#### [Input data]

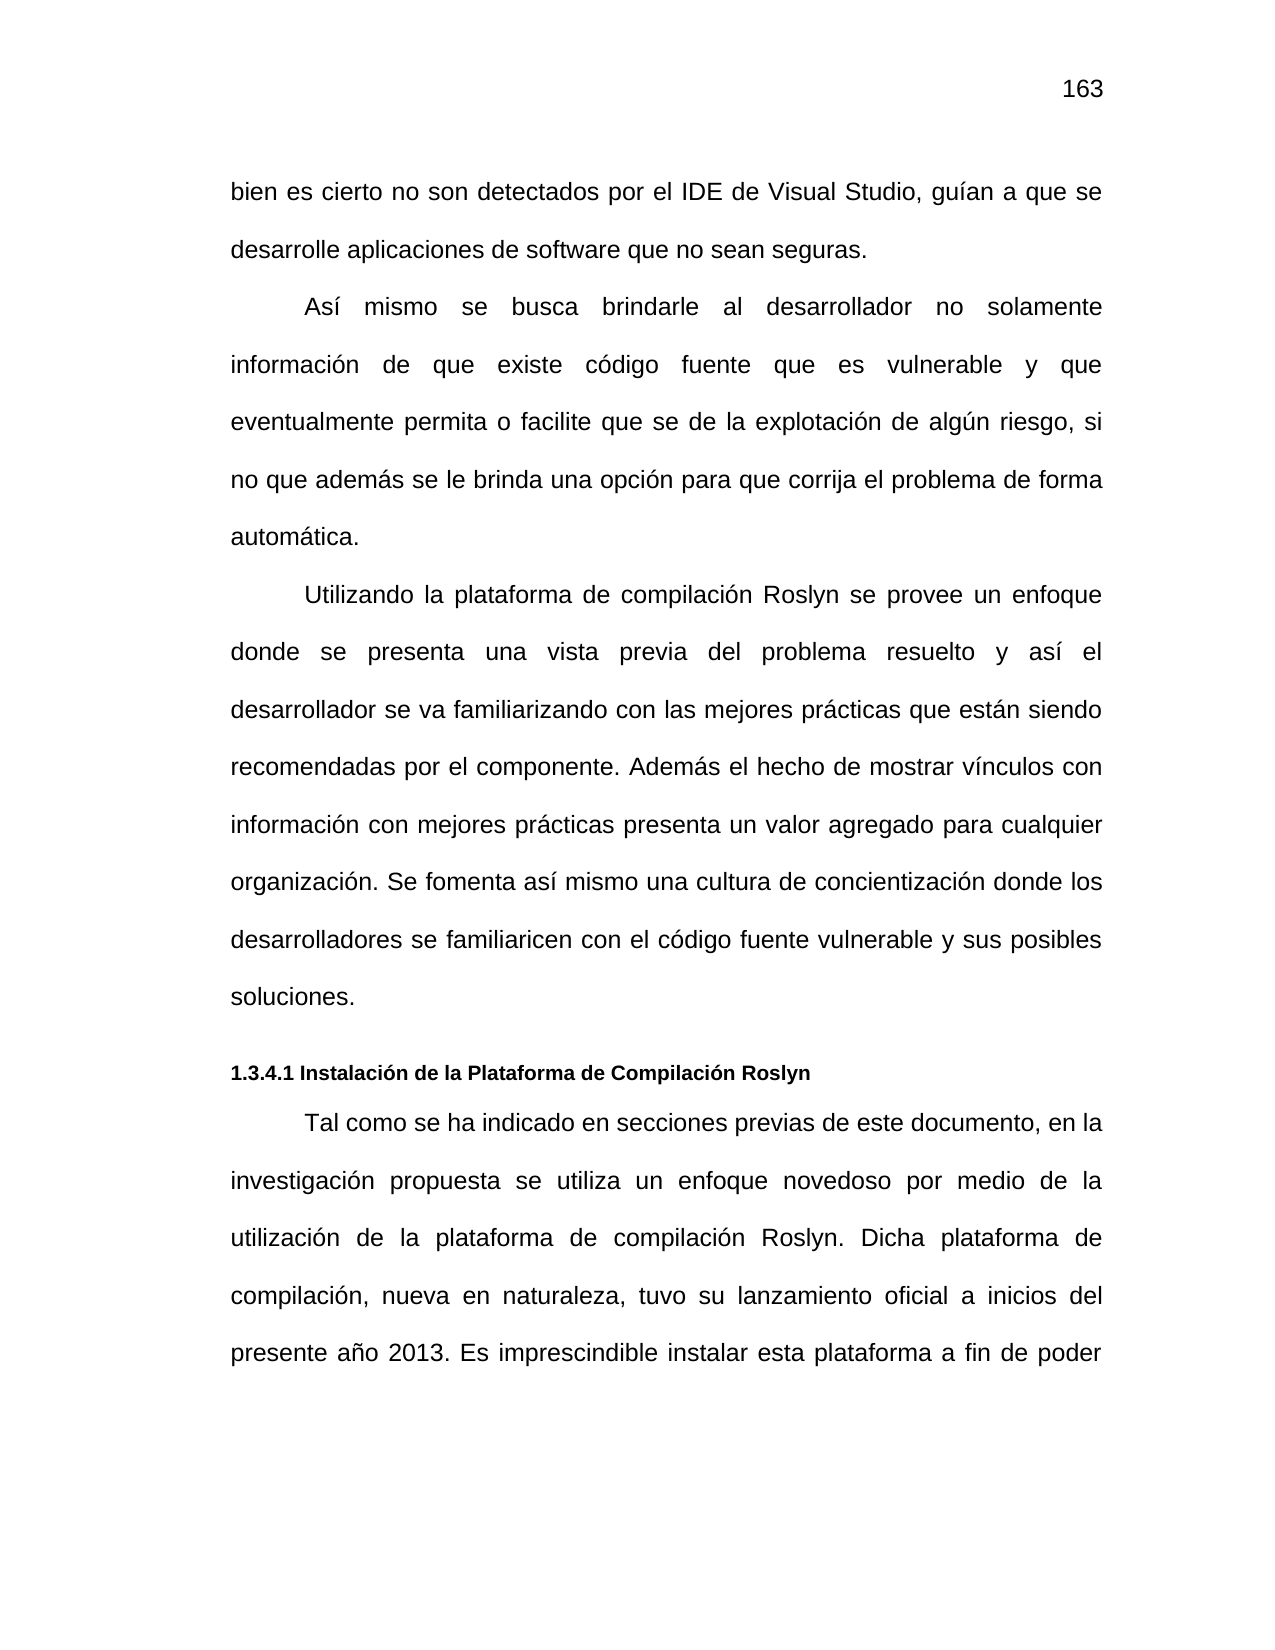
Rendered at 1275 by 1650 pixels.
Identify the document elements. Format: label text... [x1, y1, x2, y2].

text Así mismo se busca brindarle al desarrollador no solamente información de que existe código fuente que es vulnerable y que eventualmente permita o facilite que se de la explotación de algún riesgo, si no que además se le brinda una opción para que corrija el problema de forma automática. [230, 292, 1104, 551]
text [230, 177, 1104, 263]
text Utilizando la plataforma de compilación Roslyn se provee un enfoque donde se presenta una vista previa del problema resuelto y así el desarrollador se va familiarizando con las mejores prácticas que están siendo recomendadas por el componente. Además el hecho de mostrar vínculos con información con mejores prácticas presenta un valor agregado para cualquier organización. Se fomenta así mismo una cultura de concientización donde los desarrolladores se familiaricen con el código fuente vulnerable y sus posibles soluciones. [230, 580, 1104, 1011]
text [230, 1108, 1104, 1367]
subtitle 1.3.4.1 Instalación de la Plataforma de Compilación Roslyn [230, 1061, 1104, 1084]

#### [Work to complete]
Please copy the data shown above, line by line and exactly, omitting the images.

#### [Exercise output]
Rendered at 1275 by 1650 pixels.
Identify the document elements. Format: label text... [x1, y1, x2, y2].

text Así mismo se busca brindarle al desarrollador no solamente información de que existe código fuente que es vulnerable y que eventualmente permita o facilite que se de la explotación de algún riesgo, si no que además se le brinda una opción para que corrija el problema de forma automática. [230, 292, 1104, 551]
text [230, 177, 1104, 263]
text Utilizando la plataforma de compilación Roslyn se provee un enfoque donde se presenta una vista previa del problema resuelto y así el desarrollador se va familiarizando con las mejores prácticas que están siendo recomendadas por el componente. Además el hecho de mostrar vínculos con información con mejores prácticas presenta un valor agregado para cualquier organización. Se fomenta así mismo una cultura de concientización donde los desarrolladores se familiaricen con el código fuente vulnerable y sus posibles soluciones. [230, 580, 1104, 1011]
text [230, 1108, 1104, 1367]
subtitle 1.3.4.1 Instalación de la Plataforma de Compilación Roslyn [230, 1061, 1104, 1084]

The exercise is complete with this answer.